Tuesday, July 28, 2009

The Maijuna and the Bora: a comparison

After the Maijuna Congress, we traveled to Nueva Vida, one of the four Maijuna villages.
Nueva Vida is different than Brillo Nuevo, the Bora village we visited on our last expedition. Here´s how:

Brillo Nuevo: Each family has a latrine. Behind the school, there are four “upgraded” latrines with ceramic toilet seats.
Nueva Vida: We pee and poop in the woods behind the house. As I crouch, the pigs encircle me and grunt. Then they dig their faces into my excrements.

Brillo Nuevo: Everyone drinks clean water from a well. Some bathe with rainwater collected from the school´s roof.
Nueva Vida: Everyone bathes in the river. They wash pig and cow poop into the river. They drink from the river.

Brillo Nuevo: There are pigs, but I never saw them because they were corralled and separated from the village.
Nueva Vida: The pigs, dogs, cats, roosters and chickens all live under the house. The lawn is a muddy, poopy slush.

Brillo Nuevo: Everyone speaks Bora amongst themselves.
Nueva Vida: Everyone speaks Spanish. The older generation knows Maijuna, but most of the children never learned their parent´s native tongue.

Brillo Nuevo: There´s a school with five teachers that regularly hold class.
Nueva Vida: There´s a teacher, but he rarely bothers to visit the village. He lives in Iquitos and collects his paycheck there. The children here have not gone to school for three years. They spend their days playing soccer, fishing, chucking bottle caps and splashing in the river.

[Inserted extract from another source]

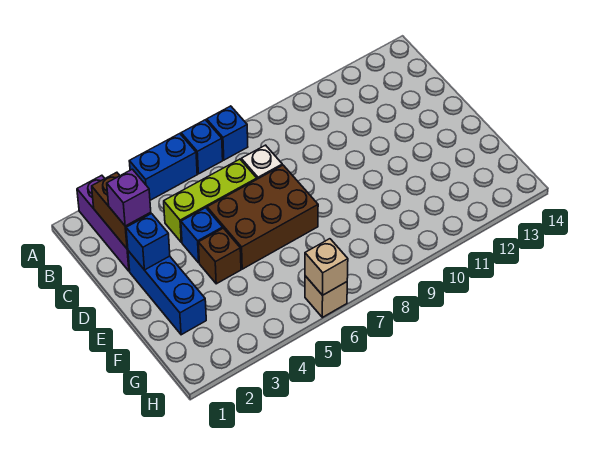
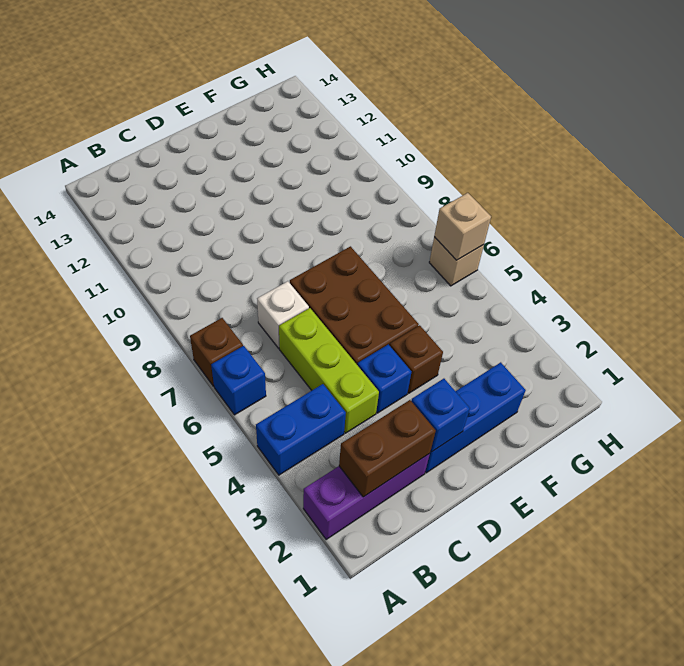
blue 1x2 brick [129,134,197,200] -> blue 1x2 brick turned to [256,384,346,475]
blue 1x1 brick [207,106,248,160] -> brown 1x1 brick [190,318,243,386]
purple 1x1 brick [107,169,151,226] -> none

The Maijuna know what they´re missing out on. They want their children to drink clean water and go to school. They want change, but they´re not sure about how to bring it about.

For the last several hundred years, foreigners have played with the destinies of both the Maijuna and the Bora. Strangers enslaved them. They grouped them into villages to better control them. They made them believe in a god and a book that was not their god, and was certainly not their book. Foreigners told them what was right and wrong. They stripped them of their culture, and then they left them.

Looks like the Maijuna were destined for the shorter end of the stick.